#### Problem details
Return the following from the records below: each line, word for word, starting with the line that contains "<source format=gto>" and going on through the line that contains "G04 APERTURE LIST*", with nothing outside that range.

(Hardware project source files)
──────────

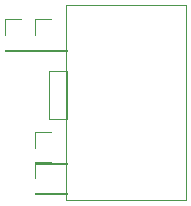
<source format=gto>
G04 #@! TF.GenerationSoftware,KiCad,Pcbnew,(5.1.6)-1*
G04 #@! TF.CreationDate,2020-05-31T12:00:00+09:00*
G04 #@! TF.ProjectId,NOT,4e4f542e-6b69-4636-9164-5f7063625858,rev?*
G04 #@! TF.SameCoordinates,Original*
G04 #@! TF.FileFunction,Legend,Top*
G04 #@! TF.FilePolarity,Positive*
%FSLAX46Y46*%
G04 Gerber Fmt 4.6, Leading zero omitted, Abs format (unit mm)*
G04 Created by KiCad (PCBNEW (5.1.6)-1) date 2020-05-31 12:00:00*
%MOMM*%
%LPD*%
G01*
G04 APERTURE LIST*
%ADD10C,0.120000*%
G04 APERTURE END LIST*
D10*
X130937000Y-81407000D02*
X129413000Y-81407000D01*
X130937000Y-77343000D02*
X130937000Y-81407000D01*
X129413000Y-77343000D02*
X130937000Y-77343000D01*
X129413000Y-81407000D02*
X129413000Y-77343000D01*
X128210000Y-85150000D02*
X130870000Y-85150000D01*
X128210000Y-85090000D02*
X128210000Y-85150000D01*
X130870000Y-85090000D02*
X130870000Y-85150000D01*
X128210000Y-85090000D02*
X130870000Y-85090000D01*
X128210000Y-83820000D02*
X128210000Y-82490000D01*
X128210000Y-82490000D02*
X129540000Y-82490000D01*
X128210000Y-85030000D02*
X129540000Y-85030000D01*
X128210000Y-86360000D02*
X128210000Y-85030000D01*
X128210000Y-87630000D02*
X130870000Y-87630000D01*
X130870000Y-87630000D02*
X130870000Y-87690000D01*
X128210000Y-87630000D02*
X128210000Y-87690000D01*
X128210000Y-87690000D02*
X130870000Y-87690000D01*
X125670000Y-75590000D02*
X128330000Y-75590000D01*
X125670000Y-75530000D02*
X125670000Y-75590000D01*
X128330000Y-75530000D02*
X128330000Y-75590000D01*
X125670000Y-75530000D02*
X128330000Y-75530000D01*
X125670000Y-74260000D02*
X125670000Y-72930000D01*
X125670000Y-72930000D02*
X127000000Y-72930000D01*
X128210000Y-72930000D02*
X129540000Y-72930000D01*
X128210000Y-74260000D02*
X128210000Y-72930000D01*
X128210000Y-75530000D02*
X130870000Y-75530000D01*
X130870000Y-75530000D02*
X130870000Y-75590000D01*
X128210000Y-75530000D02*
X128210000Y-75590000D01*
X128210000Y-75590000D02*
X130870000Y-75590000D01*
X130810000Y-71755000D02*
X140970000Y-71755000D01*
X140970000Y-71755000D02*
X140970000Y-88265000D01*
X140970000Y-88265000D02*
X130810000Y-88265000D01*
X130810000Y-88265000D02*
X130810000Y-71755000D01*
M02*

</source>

──────────

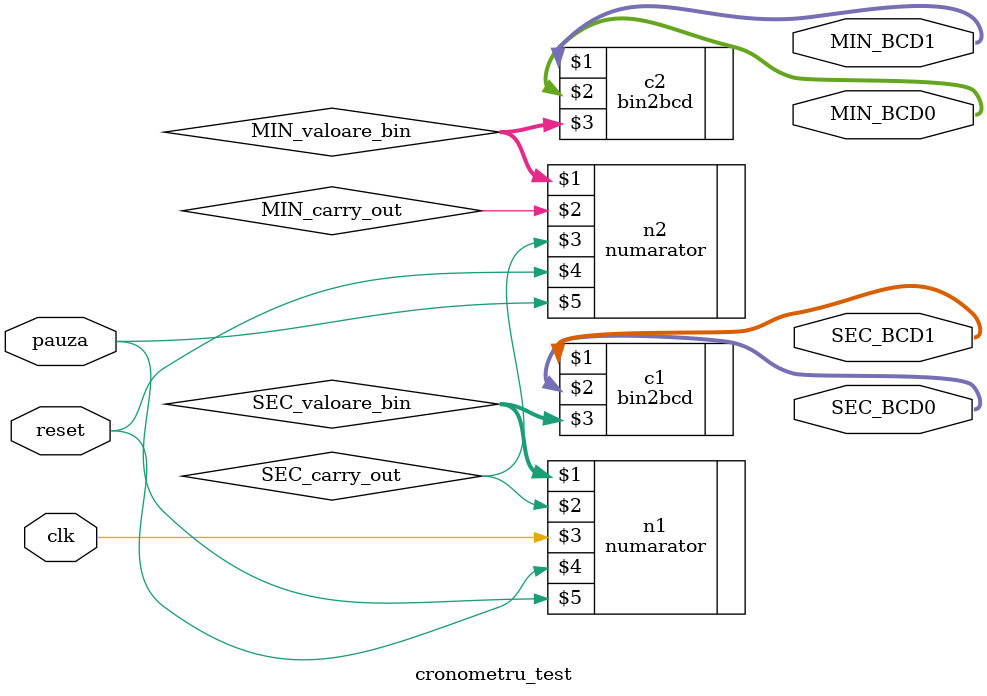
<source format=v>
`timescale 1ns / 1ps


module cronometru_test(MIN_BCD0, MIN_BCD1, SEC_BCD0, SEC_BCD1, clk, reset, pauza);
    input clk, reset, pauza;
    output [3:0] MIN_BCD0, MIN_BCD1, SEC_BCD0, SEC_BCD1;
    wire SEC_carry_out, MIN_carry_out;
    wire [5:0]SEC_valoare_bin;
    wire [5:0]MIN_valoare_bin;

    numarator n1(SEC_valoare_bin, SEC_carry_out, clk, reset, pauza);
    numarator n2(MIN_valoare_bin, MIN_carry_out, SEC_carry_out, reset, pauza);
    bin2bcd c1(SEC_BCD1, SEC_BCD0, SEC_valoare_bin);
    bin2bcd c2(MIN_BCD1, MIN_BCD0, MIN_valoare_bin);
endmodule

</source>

──────────

#### Answer space
<source format=gto>
G04 #@! TF.GenerationSoftware,KiCad,Pcbnew,(5.1.6)-1*
G04 #@! TF.CreationDate,2020-05-31T12:00:00+09:00*
G04 #@! TF.ProjectId,NOT,4e4f542e-6b69-4636-9164-5f7063625858,rev?*
G04 #@! TF.SameCoordinates,Original*
G04 #@! TF.FileFunction,Legend,Top*
G04 #@! TF.FilePolarity,Positive*
%FSLAX46Y46*%
G04 Gerber Fmt 4.6, Leading zero omitted, Abs format (unit mm)*
G04 Created by KiCad (PCBNEW (5.1.6)-1) date 2020-05-31 12:00:00*
%MOMM*%
%LPD*%
G01*
G04 APERTURE LIST*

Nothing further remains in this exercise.